Mutmaßlicher Finanzier des Genozids in Ruanda wird nach Den Haag überstellt
Der mutmaßliche Finanzier des ruandischen Völkermords, Félicien Kabuga, wird an den internationalen Strafgerichtshof im niederländischen Den Haag überstellt. Dort solle der Mitte 80-Jährige zunächst medizinisch untersucht werden, entschied das UN-Tribunal für Ruanda am Mittwoch. Danach könnte er, wie Ende September vom obersten französischen Gerichtshof angeordnet, womöglich an das UN-Gericht in Arusha im ostafrikanischen Staat Tansania überstellt werden.

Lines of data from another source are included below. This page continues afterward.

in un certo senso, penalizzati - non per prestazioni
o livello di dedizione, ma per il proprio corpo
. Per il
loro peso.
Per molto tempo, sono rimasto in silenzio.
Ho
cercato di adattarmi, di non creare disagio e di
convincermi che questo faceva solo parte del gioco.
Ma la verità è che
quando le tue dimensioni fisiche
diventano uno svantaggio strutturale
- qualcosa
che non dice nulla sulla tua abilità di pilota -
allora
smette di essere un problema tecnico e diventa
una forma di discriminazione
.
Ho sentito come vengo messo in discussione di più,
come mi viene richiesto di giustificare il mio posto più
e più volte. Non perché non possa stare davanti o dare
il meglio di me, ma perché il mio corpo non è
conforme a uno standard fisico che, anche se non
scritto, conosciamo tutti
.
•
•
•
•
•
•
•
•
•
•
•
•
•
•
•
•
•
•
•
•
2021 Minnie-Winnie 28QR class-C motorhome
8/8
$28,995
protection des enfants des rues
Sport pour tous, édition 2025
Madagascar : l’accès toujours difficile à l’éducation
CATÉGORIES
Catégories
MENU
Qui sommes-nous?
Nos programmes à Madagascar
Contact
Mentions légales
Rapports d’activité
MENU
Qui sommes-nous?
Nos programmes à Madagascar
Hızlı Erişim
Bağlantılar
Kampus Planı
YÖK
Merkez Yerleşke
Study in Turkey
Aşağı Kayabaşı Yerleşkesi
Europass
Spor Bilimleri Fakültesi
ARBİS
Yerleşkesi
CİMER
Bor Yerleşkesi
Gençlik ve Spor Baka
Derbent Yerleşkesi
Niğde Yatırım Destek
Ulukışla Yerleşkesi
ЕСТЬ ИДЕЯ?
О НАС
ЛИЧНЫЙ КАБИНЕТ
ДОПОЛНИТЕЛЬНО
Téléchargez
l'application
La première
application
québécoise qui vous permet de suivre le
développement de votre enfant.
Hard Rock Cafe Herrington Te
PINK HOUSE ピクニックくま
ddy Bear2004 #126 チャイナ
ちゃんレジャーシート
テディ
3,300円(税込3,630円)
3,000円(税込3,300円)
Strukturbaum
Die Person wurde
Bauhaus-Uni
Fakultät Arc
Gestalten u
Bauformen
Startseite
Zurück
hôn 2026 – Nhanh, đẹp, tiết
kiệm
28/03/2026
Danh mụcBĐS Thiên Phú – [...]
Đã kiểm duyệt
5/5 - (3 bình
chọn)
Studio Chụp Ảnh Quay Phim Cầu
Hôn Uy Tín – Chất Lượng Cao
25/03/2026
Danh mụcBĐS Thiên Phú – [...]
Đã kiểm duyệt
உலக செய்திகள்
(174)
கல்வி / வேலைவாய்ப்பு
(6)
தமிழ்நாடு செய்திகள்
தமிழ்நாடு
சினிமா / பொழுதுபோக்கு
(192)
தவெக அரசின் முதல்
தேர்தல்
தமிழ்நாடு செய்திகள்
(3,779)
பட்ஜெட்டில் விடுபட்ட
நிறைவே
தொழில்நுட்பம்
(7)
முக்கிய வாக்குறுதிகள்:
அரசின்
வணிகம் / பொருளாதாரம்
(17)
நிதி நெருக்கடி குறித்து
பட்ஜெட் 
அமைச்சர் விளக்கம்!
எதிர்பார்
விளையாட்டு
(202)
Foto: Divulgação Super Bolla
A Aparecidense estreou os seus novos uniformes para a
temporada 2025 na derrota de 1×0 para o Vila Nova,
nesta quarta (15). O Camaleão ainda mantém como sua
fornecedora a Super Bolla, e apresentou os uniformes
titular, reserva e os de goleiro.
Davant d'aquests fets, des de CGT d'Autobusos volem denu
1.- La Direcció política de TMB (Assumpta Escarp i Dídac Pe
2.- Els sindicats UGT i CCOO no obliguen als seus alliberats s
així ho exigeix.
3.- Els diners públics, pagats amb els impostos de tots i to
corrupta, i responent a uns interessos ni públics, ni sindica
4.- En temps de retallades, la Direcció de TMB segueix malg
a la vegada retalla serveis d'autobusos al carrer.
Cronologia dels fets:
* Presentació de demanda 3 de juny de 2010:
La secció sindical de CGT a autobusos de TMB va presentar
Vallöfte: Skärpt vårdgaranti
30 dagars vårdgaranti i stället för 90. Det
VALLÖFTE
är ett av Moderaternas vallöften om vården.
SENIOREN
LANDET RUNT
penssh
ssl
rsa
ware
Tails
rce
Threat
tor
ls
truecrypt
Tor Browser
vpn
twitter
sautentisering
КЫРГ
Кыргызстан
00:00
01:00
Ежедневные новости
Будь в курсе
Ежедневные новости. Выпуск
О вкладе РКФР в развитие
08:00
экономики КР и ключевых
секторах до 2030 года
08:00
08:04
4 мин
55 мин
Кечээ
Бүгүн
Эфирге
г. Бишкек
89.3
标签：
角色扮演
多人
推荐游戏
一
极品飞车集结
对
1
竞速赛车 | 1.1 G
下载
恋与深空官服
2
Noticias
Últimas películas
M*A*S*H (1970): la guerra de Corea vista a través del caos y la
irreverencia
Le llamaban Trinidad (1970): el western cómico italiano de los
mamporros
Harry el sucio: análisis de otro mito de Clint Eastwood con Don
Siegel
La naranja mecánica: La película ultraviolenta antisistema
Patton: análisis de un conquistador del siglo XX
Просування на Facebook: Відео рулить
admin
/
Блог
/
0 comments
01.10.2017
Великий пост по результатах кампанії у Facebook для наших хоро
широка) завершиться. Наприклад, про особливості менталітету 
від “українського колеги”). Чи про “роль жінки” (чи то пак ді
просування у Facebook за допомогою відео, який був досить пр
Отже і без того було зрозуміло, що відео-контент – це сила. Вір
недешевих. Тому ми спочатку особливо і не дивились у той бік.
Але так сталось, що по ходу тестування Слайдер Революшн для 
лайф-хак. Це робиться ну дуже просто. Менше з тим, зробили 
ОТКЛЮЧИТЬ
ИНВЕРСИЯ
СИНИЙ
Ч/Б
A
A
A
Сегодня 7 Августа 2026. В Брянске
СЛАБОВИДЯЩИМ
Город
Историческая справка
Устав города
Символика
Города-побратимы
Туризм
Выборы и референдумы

Kabuga war 1997 vom Internationalen Strafgerichtshof für Ruanda in Abwesenheit wegen Völkermordes und sechs weiterer Punkte schuldig gesprochen worden. Kabuga gilt als einer der meistgesuchten Männer Afrikas: Der Mitte Mai in Frankreich festgenommene Geschäftsmann war nach einem Vierteljahrhundert auf der Flucht in einem Pariser Vorort festgenommen worden, wo er unter falscher Identität lebte.
Er habe bei seiner Entscheidung "außergewöhnliche Umstände" berücksichtigt, erklärte der im tansanischen Arusha ansässige Richter Iain Bonomy. Er ordnete an, dass Kabuga "für ein detailliertes medizinisches Gutachten" temporär nach Den Haag überstellt wird. Zuvor hatten die Anwälte Kabugas geäußert, dass eine Überstellung nach Tansania aufgrund der Corona-Pandemie ein Gesundheitsrisiko für ihren Mandanten wäre.
Sowohl Den Haag als auch Arusha sind Sitze des sogenannten Internationalen Residualmechanismus für die Ad-hoc-Strafgerichte (IRMCT), dem Nachfolge-Gericht des Internationalen Strafgerichtshofs für Ruanda.
Als enger Vertrauter des früheren ruandischen Präsidenten Juvénal Habyarimana soll Kabuga nach US-Angaben Gelder zur Verfügung gestellt haben, "mit dem Ziel, den Völkermord von 1994 auszuführen". Dabei wurden hunderttausende Menschen getötet, die überwiegend der Tutsi-Minderheit angehörten.